Foreign Affairs Minister David Emerson made the announcement on Thursday, saying the money will come from the previously announced peace and security fund for Afghanistan.

The June 13 prison break was quickly followed by an insurgent attack in the Arghandab district north of Kandahar that Afghan and Canadian forces defeated in a bloody confrontation.

Three senior Afghan officials – including police chief Syed Aqa Saqib – have been fired since the prison break, Ahmed Wali Karzai, head of the provincial council and brother of Afghan President Hamid Karzai, told The Canadian Press on Thursday in Kandahar

All three of them will be under investigation,” Mr. Karzai said.

Canada's ambassador to Afghanistan, Arif Lalani, told reporters by teleconference that anxiety in Kandahar over the prison break is dissipating. People who had been holed up in their homes for fear of the Taliban's return are back in the streets, shopping at Kandahar city's markets.
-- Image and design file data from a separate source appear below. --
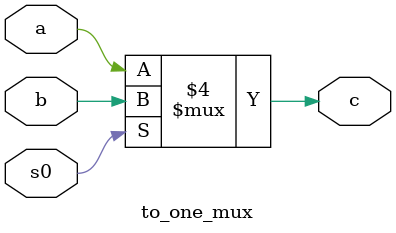
<source format=v>



module to_one_mux (a,b,s0,c);

	input a;
	input b,s0;
	output c;
	reg c;
	//assign c = s0&b | ~s0&a;
	
	always @(a,b,s0)
    begin
        if(s0 == 0) 
            c = a;  //when select signal to the mux is low
        else
            c = b;  //when select signal to the mux is high
    end
	
endmodule 
</source>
“It's pretty clear to us that life is returning back to normal in Kandahar city,” he said. “It's clear that a prison break of this size is obviously a major development and a negative development, but people are returning back to normal lives in Kandahar.”
More on link


----------



## wdewitt (12 Jul 2008)

The British or Americans should of been running it. CSC is too cheap and hug a thug liberal attitude.
This is a third world country that will kill you for something to do. They knew that the prison had weak walls and that the Taliban were up to something in the last coming months.  
Another CSC success ??? ;D story in the making. :crybaby:


----------



## Blackadder1916 (12 Jul 2008)

desertfox115 said:
			
		

> . . . Another CSC success ??? ;D story in the making. :crybaby:



Huh? What does CSC have to do with this?


----------



## The Bread Guy (12 Jul 2008)

desertfox115 said:
			
		

> Another CSC success ??? ;D story in the making. :crybaby:



I'd be very interested in what source you have for information indicating CSC was operating the prison at the time of the break.

You'll also find some members of that organization who frequent these fora may be interested, too.


----------



## wdewitt (16 Jul 2008)

Thanks for the threat but i am not scared of them . ;D or there organization.


----------